Simge: Yes. A very difficult question and, as you said, this is a challenging space for the news media and also independent journalists. There are many different platforms with different functionalities and audiences and media organisations have to share this space with a range of other content creators who do not have the same editorial principles or who might not have the same editorial principles and values like objectivity or impartiality. Some influencers are very vocal about certain issues that you would not find the same partiality and maybe the same editorial principles that news organisations have. But, given the time that people spend on social networks and also the dangers of misinformation and political propaganda, I think it still seems very important that journalists and news organisations find ways to adapt to these more informal spaces; especially if they want to engage people with low interest in news and also young people. These are groups that rarely go directly to news sites and apps so I think it’s so important that news organisations adapt to these networks. And we also see that some good examples of this – for instance the Guardian is active on Instagram. There’s this segment called, “Fake or For Real” that I also follow where a young journalist goes over the week’s claims using the platform’s quiz feature. Others try a more comedic approach. For instance, the Washing Post TikTok guy is the prime example of this. He has various spoofs about serious issues ranging from Covid vaccines to elections. BBC’s Sophia Smith Galer again also has really interesting storytelling examples. There are many good examples and I think that the numbers are growing which is great.

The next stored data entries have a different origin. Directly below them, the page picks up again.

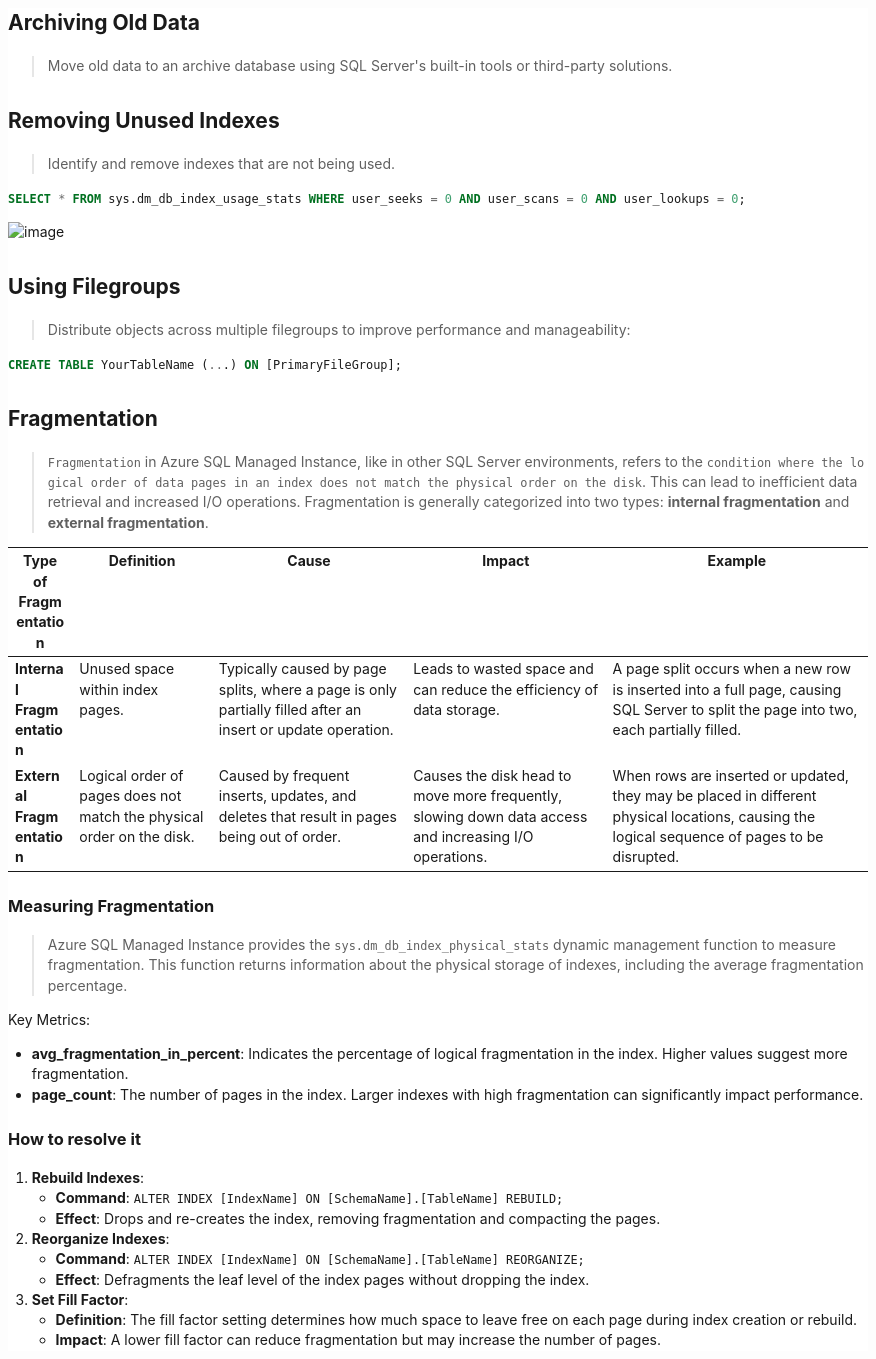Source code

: ## Archiving Old Data

> Move old data to an archive database using SQL Server's built-in tools or third-party solutions.

## Removing Unused Indexes

> Identify and remove indexes that are not being used.

 ```sql
 SELECT * FROM sys.dm_db_index_usage_stats WHERE user_seeks = 0 AND user_scans = 0 AND user_lookups = 0;
 ```

<img width="550" alt="image" src="https://github.com/user-attachments/assets/8e9dfe79-c4a7-40c8-9ae8-7210c35eb6f1">

## Using Filegroups

> Distribute objects across multiple filegroups to improve performance and manageability:

 ```sql
 CREATE TABLE YourTableName (...) ON [PrimaryFileGroup];
 ```

## Fragmentation 

> `Fragmentation` in Azure SQL Managed Instance, like in other SQL Server environments, refers to the `condition where the logical order of data pages in an index does not match the physical order on the disk`. This can lead to inefficient data retrieval and increased I/O operations. Fragmentation is generally categorized into two types: **internal fragmentation** and **external fragmentation**.

| Type of Fragmentation | Definition | Cause | Impact | Example |
|-----------------------|------------|-------|--------|---------|
| **Internal Fragmentation** | Unused space within index pages. | Typically caused by page splits, where a page is only partially filled after an insert or update operation. | Leads to wasted space and can reduce the efficiency of data storage. | A page split occurs when a new row is inserted into a full page, causing SQL Server to split the page into two, each partially filled. |
| **External Fragmentation** | Logical order of pages does not match the physical order on the disk. | Caused by frequent inserts, updates, and deletes that result in pages being out of order. | Causes the disk head to move more frequently, slowing down data access and increasing I/O operations. | When rows are inserted or updated, they may be placed in different physical locations, causing the logical sequence of pages to be disrupted. |

### Measuring Fragmentation

> Azure SQL Managed Instance provides the `sys.dm_db_index_physical_stats` dynamic management function to measure fragmentation. This function returns information about the physical storage of indexes, including the average fragmentation percentage.

Key Metrics:

- **avg_fragmentation_in_percent**: Indicates the percentage of logical fragmentation in the index. Higher values suggest more fragmentation.
- **page_count**: The number of pages in the index. Larger indexes with high fragmentation can significantly impact performance.

### How to resolve it 

1. **Rebuild Indexes**:
   - **Command**: `ALTER INDEX [IndexName] ON [SchemaName].[TableName] REBUILD;`
   - **Effect**: Drops and re-creates the index, removing fragmentation and compacting the pages.
2. **Reorganize Indexes**:
   - **Command**: `ALTER INDEX [IndexName] ON [SchemaName].[TableName] REORGANIZE;`
   - **Effect**: Defragments the leaf level of the index pages without dropping the index.
3. **Set Fill Factor**:
   - **Definition**: The fill factor setting determines how much space to leave free on each page during index creation or rebuild.
   - **Impact**: A lower fill factor can reduce fragmentation but may increase the number of pages.

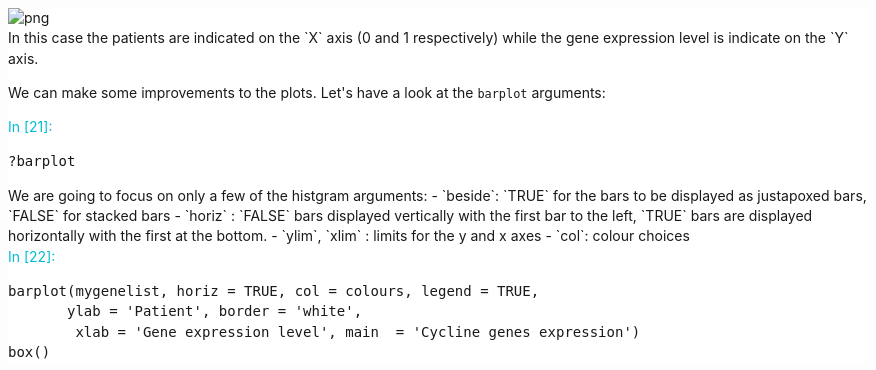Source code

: </div>
</div>
</div>

<div class="output_wrapper">
<div class="output">


<div class="output_area">

<div class="prompt"></div>




<div class="output_png output_subarea ">
<img src="{{site.url}}{{site.baseurl}}/images/notebook_images/Tutorial/Tutorial_36_0.png"
alt = "png">
</div>

</div>

</div>
</div>

</div>
In this case the patients are indicated on the `X` axis (0 and 1 respectively) while the gene expression level is indicate on the `Y` axis.

We can make some improvements to the plots.
Let's have a look at the `barplot` arguments:

<div class="cell border-box-sizing code_cell rendered">
<div class="input">
<div class="prompt input_prompt"><font color ='#00bcd4'>In&nbsp;[21]: </font></div>
<div class="inner_cell">
    <div class="input_area">
<div class=" highlight hl-r"><pre><span></span><span class="o">?</span>barplot
</pre></div>

</div>
</div>
</div>

</div>
We are going to focus on only a few of the histgram arguments:
- `beside`: `TRUE` for the bars to be displayed as justapoxed bars, `FALSE` for stacked bars
- `horiz` : `FALSE` bars displayed vertically with the first bar to the left, `TRUE` bars are displayed horizontally with the first at the bottom.
- `ylim`, `xlim` :  limits for the y and x axes
- `col`: colour choices

<div class="cell border-box-sizing code_cell rendered">
<div class="input">
<div class="prompt input_prompt"><font color ='#00bcd4'>In&nbsp;[22]: </font></div>
<div class="inner_cell">
    <div class="input_area">
<div class=" highlight hl-r"><pre><span></span>barplot<span class="p">(</span>mygenelist<span class="p">,</span> horiz <span class="o">=</span> <span class="kc">TRUE</span><span class="p">,</span> col <span class="o">=</span> colours<span class="p">,</span> legend <span class="o">=</span> <span class="kc">TRUE</span><span class="p">,</span>
       ylab <span class="o">=</span> <span class="s">&#39;Patient&#39;</span><span class="p">,</span> border <span class="o">=</span> <span class="s">&#39;white&#39;</span><span class="p">,</span>
        xlab <span class="o">=</span> <span class="s">&#39;Gene expression level&#39;</span><span class="p">,</span> main  <span class="o">=</span> <span class="s">&#39;Cycline genes expression&#39;</span><span class="p">)</span>
box<span class="p">()</span>
</pre></div>
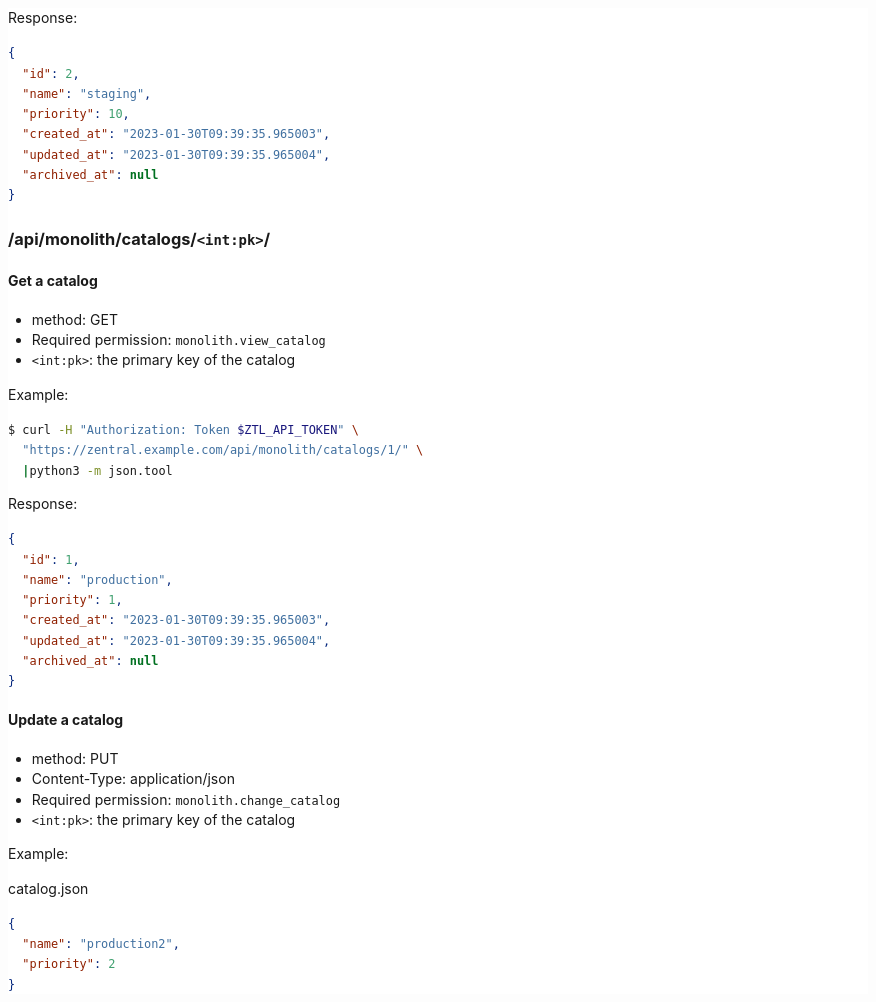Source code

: Response:

```json
{
  "id": 2,
  "name": "staging",
  "priority": 10,
  "created_at": "2023-01-30T09:39:35.965003",
  "updated_at": "2023-01-30T09:39:35.965004",
  "archived_at": null
}
```

### /api/monolith/catalogs/`<int:pk>`/

#### Get a catalog

* method: GET
* Required permission: `monolith.view_catalog`
* `<int:pk>`: the primary key of the catalog

Example:

```bash
$ curl -H "Authorization: Token $ZTL_API_TOKEN" \
  "https://zentral.example.com/api/monolith/catalogs/1/" \
  |python3 -m json.tool
```

Response:

```json
{
  "id": 1,
  "name": "production",
  "priority": 1,
  "created_at": "2023-01-30T09:39:35.965003",
  "updated_at": "2023-01-30T09:39:35.965004",
  "archived_at": null
}
```

#### Update a catalog

* method: PUT
* Content-Type: application/json
* Required permission: `monolith.change_catalog`
* `<int:pk>`: the primary key of the catalog

Example:

catalog.json

```json
{
  "name": "production2",
  "priority": 2
}
```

Of course, that said, we should also be a little bit cautious I think because the tone and the formats that young people and others use – especially on these newer networks – it does not always come naturally to some journalists or news organisations. And I think the success of these experiments – if we call these “experiments” – it depends on the target audience, the network culture, the algorithmic features of the social network and it doesn’t always have a very clear, direct form of monetisation for new organisations. Let me illustrate it a bit – for instance, some networks such as Snapchat – they have a separate space for news. But on Instagram and TikTok, news stories have to blend in with videos and images that other users share. And given that algorithms are mainly driven by popularity and relevance, content on these networks needs to be highly engaging to reach a wide audience.

This is perhaps even more important for newsrooms who are actively using or are planning to use TikTok because this app is where users spend the most time flopping through hundreds of medias on the For You page. And yes these networks are mostly centred around entertainment but, again, this does not necessarily mean that young people are unwilling to talk about serious issues on these platforms. On the contrary, just because investing in these platforms does not necessarily mean just investing in fun and entertaining topics. For instance, from climate change to Black Lives Matter – many young people use their creativity to raise awareness about issues that matter to them. And sometimes these celebrities and influencers that they follow on these networks help them out by raising their voice in these discussions and this is, at best, raising awareness about these issues – about these important issues – but it could also be a worse outcome which is they could end up spreading false or misleading information.

So, to wrap up, I think news organisations have already started to recognise the importance of engaging in these spaces; especially the newer networks. And, in some cases, these efforts – they involve adapting their existing content and existing formats and using new formats. But, in others; especially the newer ones – may require an entirely new approach that involves unique content designed for the specific platforms and a diverse agenda that includes both hard and soft topics and I guess more editorial freedom assigned to younger journalists who are more familiar with the language of these platforms. And I guess the continued growth of the youth focused networks like TikTok I think makes this a work more vital than ever even if the business side is not that clear for news organisations.